After more than 30 years on the railway, White appears genuinely excited by the challenge: “We describe ourselves as the first of a new era of integrated railway under public ownership. It doesn’t just come together at my level - it comes together at departmental level.
“We join together organisationally, but we also join together digitally. All my colleagues share data. So, people at Network Rail can see how many passengers are travelling and how much they are paying, where they are satisfied, and where the routes are growing. And the train team will see the state of the infrastructure and where work has to be done.
“We join together culturally. For example, we are the train operator that has given the most daytime access to Network Rail colleagues this summer, because the team have come to us to explain why it is needed.
“The Hastings line of route is worth over £100m a year. 80% of the revenue on it is north of Tunbridge Wells, and it is growing at an annual rate of 7%. We tell Network Rail that. All of a sudden, they can see how what they do translates into the effect on travellers as well as the effect on profit and loss. They can make better decisions.
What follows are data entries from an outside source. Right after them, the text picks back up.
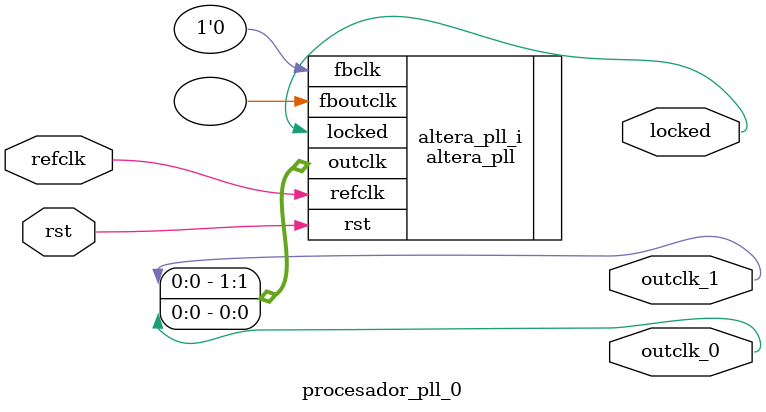
<source format=v>
`timescale 1ns/10ps
module  procesador_pll_0(

	// interface 'refclk'
	input wire refclk,

	// interface 'reset'
	input wire rst,

	// interface 'outclk0'
	output wire outclk_0,

	// interface 'outclk1'
	output wire outclk_1,

	// interface 'locked'
	output wire locked
);

	altera_pll #(
		.fractional_vco_multiplier("true"),
		.reference_clock_frequency("50.0 MHz"),
		.operation_mode("direct"),
		.number_of_clocks(2),
		.output_clock_frequency0("64.999999 MHz"),
		.phase_shift0("0 ps"),
		.duty_cycle0(50),
		.output_clock_frequency1("124.583331 MHz"),
		.phase_shift1("0 ps"),
		.duty_cycle1(50),
		.output_clock_frequency2("0 MHz"),
		.phase_shift2("0 ps"),
		.duty_cycle2(50),
		.output_clock_frequency3("0 MHz"),
		.phase_shift3("0 ps"),
		.duty_cycle3(50),
		.output_clock_frequency4("0 MHz"),
		.phase_shift4("0 ps"),
		.duty_cycle4(50),
		.output_clock_frequency5("0 MHz"),
		.phase_shift5("0 ps"),
		.duty_cycle5(50),
		.output_clock_frequency6("0 MHz"),
		.phase_shift6("0 ps"),
		.duty_cycle6(50),
		.output_clock_frequency7("0 MHz"),
		.phase_shift7("0 ps"),
		.duty_cycle7(50),
		.output_clock_frequency8("0 MHz"),
		.phase_shift8("0 ps"),
		.duty_cycle8(50),
		.output_clock_frequency9("0 MHz"),
		.phase_shift9("0 ps"),
		.duty_cycle9(50),
		.output_clock_frequency10("0 MHz"),
		.phase_shift10("0 ps"),
		.duty_cycle10(50),
		.output_clock_frequency11("0 MHz"),
		.phase_shift11("0 ps"),
		.duty_cycle11(50),
		.output_clock_frequency12("0 MHz"),
		.phase_shift12("0 ps"),
		.duty_cycle12(50),
		.output_clock_frequency13("0 MHz"),
		.phase_shift13("0 ps"),
		.duty_cycle13(50),
		.output_clock_frequency14("0 MHz"),
		.phase_shift14("0 ps"),
		.duty_cycle14(50),
		.output_clock_frequency15("0 MHz"),
		.phase_shift15("0 ps"),
		.duty_cycle15(50),
		.output_clock_frequency16("0 MHz"),
		.phase_shift16("0 ps"),
		.duty_cycle16(50),
		.output_clock_frequency17("0 MHz"),
		.phase_shift17("0 ps"),
		.duty_cycle17(50),
		.pll_type("General"),
		.pll_subtype("General")
	) altera_pll_i (
		.rst	(rst),
		.outclk	({outclk_1, outclk_0}),
		.locked	(locked),
		.fboutclk	( ),
		.fbclk	(1'b0),
		.refclk	(refclk)
	);
endmodule


</source>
“South Eastern Railway has 15 lines of route. We know the revenue and passenger numbers on each one. If we target the Network Rail investment to support the busiest and fastest-growing lines of route, following the money, we should get a better return, improve performance and reduce subsidy.
“We have someone called Daisy, who has all our revenue data. People are reaching out to her, asking for the data on how busy we are on a Tuesday peak compared with a Monday peak, or which lines are growing fastest, or asking how many people would be affected if we have a problem at 1700 on a Wednesday.
“All this is available to curious people at Network Rail, who are now seeing the whole picture rather than just their piece of the jigsaw. It’s a step-change. We are very optimistic that we can run a better railway.”
But White does finish with a note of everyday realism: “The first time I was in charge of an integrated railway, I was on London Underground, the sub-surface lines. On my first day, we had a catastrophic signal failure. It wasn’t as easy as I thought it would be.
“Launching South Eastern Railway, we took [Rail Minister] Lord Hendy down to Hither Green to show what we were doing together. Then we had a bridge strike and a points failure.
“There is a real world out there! But we have been building trust for a couple of years now, and we are starting to see our people finding new ways of tackling old problems.”